As a child, I thought rednecks were creatures with bright red necks, like the tropical birds I saw at the Central Park Zoo. It was years before I realized they were just people, not monsters with bulbous necks hiding behind trees in woods.

Now I’m the monster, lying in wait for a fat red neck. Tables turned.

Guts and I trudged along the highway on our hunt.
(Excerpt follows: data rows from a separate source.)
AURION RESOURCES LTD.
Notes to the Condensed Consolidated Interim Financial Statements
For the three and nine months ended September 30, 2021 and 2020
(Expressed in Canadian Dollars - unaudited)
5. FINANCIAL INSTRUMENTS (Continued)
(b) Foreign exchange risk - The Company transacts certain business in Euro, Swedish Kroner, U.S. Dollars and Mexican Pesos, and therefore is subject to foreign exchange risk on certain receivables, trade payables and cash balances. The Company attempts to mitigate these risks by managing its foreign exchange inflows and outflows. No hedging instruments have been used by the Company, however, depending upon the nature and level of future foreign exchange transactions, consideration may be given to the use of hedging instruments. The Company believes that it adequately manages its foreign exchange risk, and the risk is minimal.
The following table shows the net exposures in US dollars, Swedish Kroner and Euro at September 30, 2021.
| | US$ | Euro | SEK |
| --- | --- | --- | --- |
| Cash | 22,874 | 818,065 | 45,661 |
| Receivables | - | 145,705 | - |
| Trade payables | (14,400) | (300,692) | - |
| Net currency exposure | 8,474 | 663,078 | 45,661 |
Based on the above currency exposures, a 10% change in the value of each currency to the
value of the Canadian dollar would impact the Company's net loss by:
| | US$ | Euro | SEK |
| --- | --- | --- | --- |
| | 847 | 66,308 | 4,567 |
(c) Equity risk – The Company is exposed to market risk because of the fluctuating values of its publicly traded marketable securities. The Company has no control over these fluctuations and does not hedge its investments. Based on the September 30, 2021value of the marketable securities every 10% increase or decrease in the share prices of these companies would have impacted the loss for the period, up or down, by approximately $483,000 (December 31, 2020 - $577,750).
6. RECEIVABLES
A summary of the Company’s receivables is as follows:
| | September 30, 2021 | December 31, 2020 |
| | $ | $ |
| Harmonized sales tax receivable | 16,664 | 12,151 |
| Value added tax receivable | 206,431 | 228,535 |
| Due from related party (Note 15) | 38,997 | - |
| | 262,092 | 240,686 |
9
I put my hand on his helmet. He looked up at me and when I gazed at his undead visage, a surge of emotion swelled in my chest: his sunken and watery eyes, the blackened strip of his tongue, the chicken pox scabs pulsing greenly. I felt paternal and tender toward the tyke, maudlin even, and I understood the love my father held for me: unconditional and pure, selfless, and without a trace of irony.
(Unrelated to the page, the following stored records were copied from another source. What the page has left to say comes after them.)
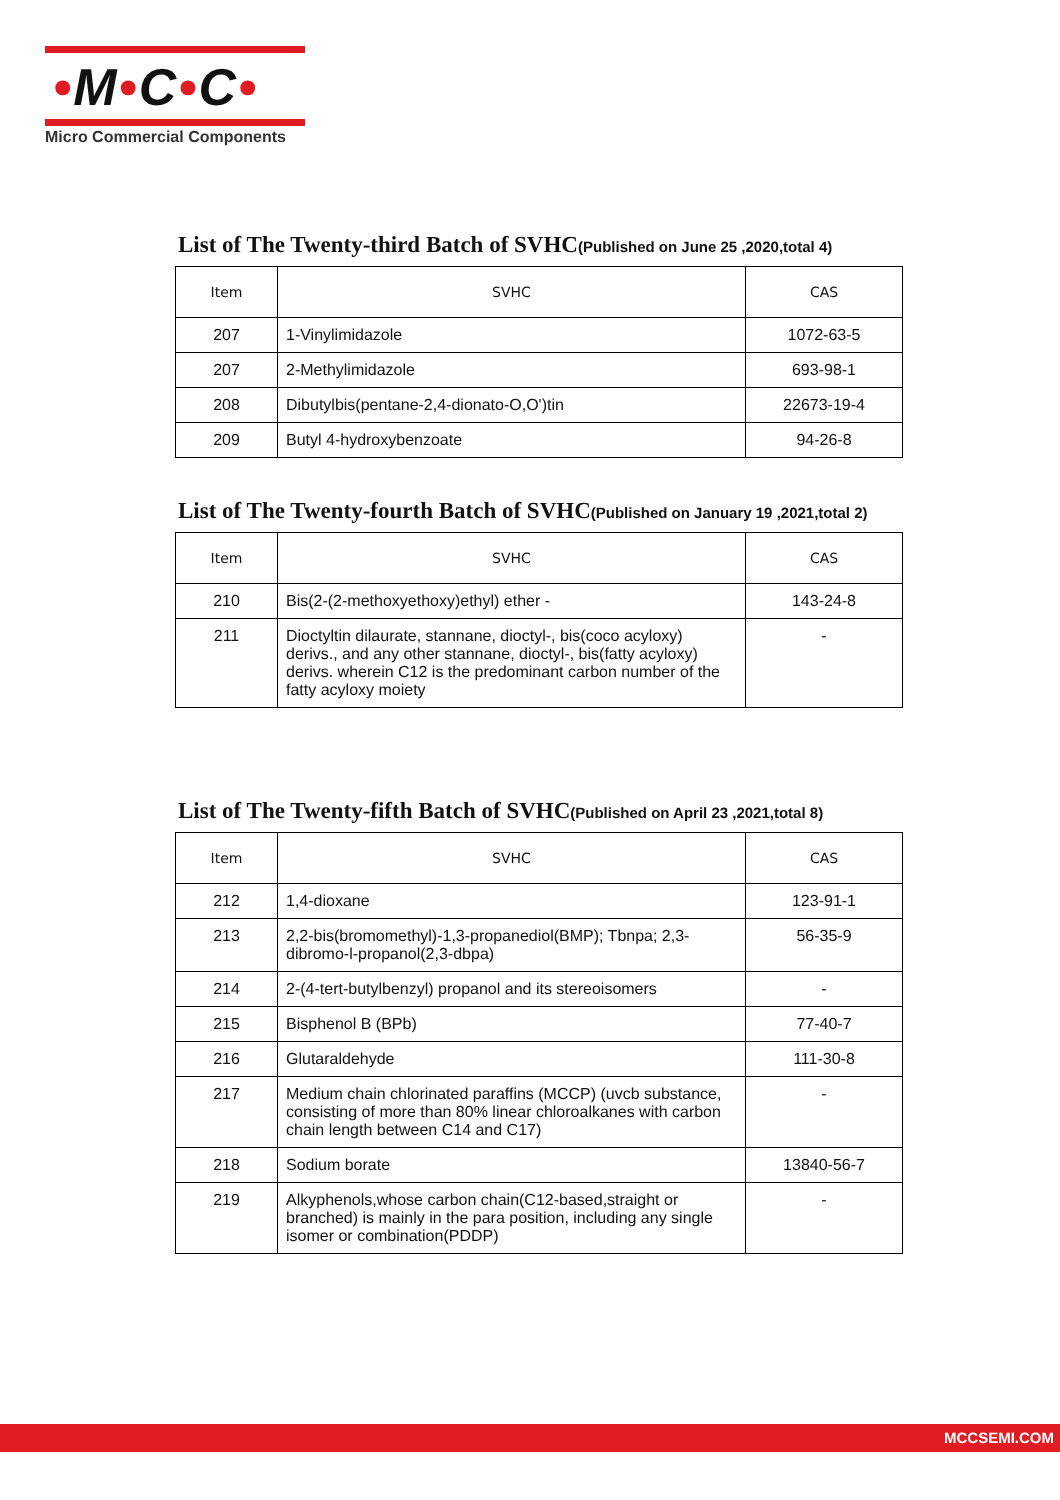•M•C•C•
Micro Commercial Components
List of The Twenty-third Batch of SVHC(Published on June 25 ,2020,total 4)
| Item | SVHC | CAS |
| --- | --- | --- |
| 207 | 1-Vinylimidazole | 1072-63-5 |
| 207 | 2-Methylimidazole | 693-98-1 |
| 208 | Dibutylbis(pentane-2,4-dionato-O,O')tin | 22673-19-4 |
| 209 | Butyl 4-hydroxybenzoate | 94-26-8 |
List of The Twenty-fourth Batch of SVHC(Published on January 19 ,2021,total 2)
| Item | SVHC | CAS |
| --- | --- | --- |
| 210 | Bis(2-(2-methoxyethoxy)ethyl) ether - | 143-24-8 |
| 211 | Dioctyltin dilaurate, stannane, dioctyl-, bis(coco acyloxy) derivs., and any other stannane, dioctyl-, bis(fatty acyloxy) derivs. wherein C12 is the predominant carbon number of the fatty acyloxy moiety | - |
List of The Twenty-fifth Batch of SVHC(Published on April 23 ,2021,total 8)
| Item | SVHC | CAS |
| --- | --- | --- |
| 212 | 1,4-dioxane | 123-91-1 |
| 213 | 2,2-bis(bromomethyl)-1,3-propanediol(BMP); Tbnpa; 2,3-dibromo-l-propanol(2,3-dbpa) | 56-35-9 |
| 214 | 2-(4-tert-butylbenzyl) propanol and its stereoisomers | - |
| 215 | Bisphenol B (BPb) | 77-40-7 |
| 216 | Glutaraldehyde | 111-30-8 |
| 217 | Medium chain chlorinated paraffins (MCCP) (uvcb substance, consisting of more than 80% linear chloroalkanes with carbon chain length between C14 and C17) | - |
| 218 | Sodium borate | 13840-56-7 |
| 219 | Alkyphenols,whose carbon chain(C12-based,straight or branched) is mainly in the para position, including any single isomer or combination(PDDP) | - |
MCCSEMI.COM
It made me wish Lucy and I had created a child.

There was a rustling in the overgrown wildflowers in the median. We heard moans and chattering, giggles and nonsense. Two heads emerged from the tall grass.

Zombies Ros and Guil.

“Brains,” Ros said.

That voice! Musical, yes, and a miracle too, for it was a zombie talking. Talking! It was deep and guttural, Barry White singing in a tar pit, the devil speaking through Linda Blair in The Exorcist.

“Br…buh, buh, bray. Mmmmmm,” said Guil, and he sounded as primal as the rest of us.

The soldiers looked worse for the wear, but whose looks improve after death? Ros’s cranium was exposed, but besides that he was in one piece. Guil was in much worse shape; his head fell to the right, resting on his shoulder like a broken jack-in-the-box. The neck veins and muscles hung out like stuffing.

Clearly, they needed Joan-and Zombie Army needed them.

Ros pointed at me.

“You!” he wheezed.

Gadzooks! Not only did he talk but he had a memory to boot. Triple hallelujah!

“Bwaaaaahmmmnoh!” I shouted, and rushed to Ros. Arm extended, I stuck my finger in the top of his head, tickling the edges of the bite.

His eyes rolled back. He looked like Ray Liotta in Hannibal, the scene where Anthony Hopkins eats Liotta’s brains while Liotta is still alive. It’s both a lobotomy and a feast.

“Gooood,” Ros said. “Hmmmmm.”

With my other hand I touched Guil’s neck, where he’d been bit less than a month ago. The three of us stood there for a few minutes, locked in the zombie embrace, a mangled ménage a trois. Guts skipped around our legs like an oversized puppy.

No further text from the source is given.